◆ **DATA UNDER STUDY**:
= = = = =

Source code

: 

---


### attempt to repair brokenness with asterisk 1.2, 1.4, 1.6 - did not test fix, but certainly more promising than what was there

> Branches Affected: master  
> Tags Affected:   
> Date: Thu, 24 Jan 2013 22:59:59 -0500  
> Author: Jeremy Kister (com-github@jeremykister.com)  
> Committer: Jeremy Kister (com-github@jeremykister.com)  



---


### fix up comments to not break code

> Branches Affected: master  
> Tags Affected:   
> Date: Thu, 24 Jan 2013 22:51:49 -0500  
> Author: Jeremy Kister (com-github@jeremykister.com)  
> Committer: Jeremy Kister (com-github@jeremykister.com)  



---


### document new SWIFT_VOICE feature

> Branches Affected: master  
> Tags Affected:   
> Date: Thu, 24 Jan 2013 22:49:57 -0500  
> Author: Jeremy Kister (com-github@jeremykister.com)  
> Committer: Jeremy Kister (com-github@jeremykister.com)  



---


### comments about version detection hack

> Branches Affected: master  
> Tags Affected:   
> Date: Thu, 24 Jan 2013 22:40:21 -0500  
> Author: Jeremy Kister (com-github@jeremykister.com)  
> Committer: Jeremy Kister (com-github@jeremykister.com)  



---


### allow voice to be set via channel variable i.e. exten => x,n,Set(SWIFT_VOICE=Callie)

= = = = =

◆ **WORK REQUEST**: Exactly as they stand, repeat all the records.

◆ **ANSWER SPACE**:
Source code

: 

---


### attempt to repair brokenness with asterisk 1.2, 1.4, 1.6 - did not test fix, but certainly more promising than what was there

> Branches Affected: master  
> Tags Affected:   
> Date: Thu, 24 Jan 2013 22:59:59 -0500  
> Author: Jeremy Kister (com-github@jeremykister.com)  
> Committer: Jeremy Kister (com-github@jeremykister.com)  



---


### fix up comments to not break code

> Branches Affected: master  
> Tags Affected:   
> Date: Thu, 24 Jan 2013 22:51:49 -0500  
> Author: Jeremy Kister (com-github@jeremykister.com)  
> Committer: Jeremy Kister (com-github@jeremykister.com)  



---


### document new SWIFT_VOICE feature

> Branches Affected: master  
> Tags Affected:   
> Date: Thu, 24 Jan 2013 22:49:57 -0500  
> Author: Jeremy Kister (com-github@jeremykister.com)  
> Committer: Jeremy Kister (com-github@jeremykister.com)  



---


### comments about version detection hack

> Branches Affected: master  
> Tags Affected:   
> Date: Thu, 24 Jan 2013 22:40:21 -0500  
> Author: Jeremy Kister (com-github@jeremykister.com)  
> Committer: Jeremy Kister (com-github@jeremykister.com)  



---


### allow voice to be set via channel variable i.e. exten => x,n,Set(SWIFT_VOICE=Callie)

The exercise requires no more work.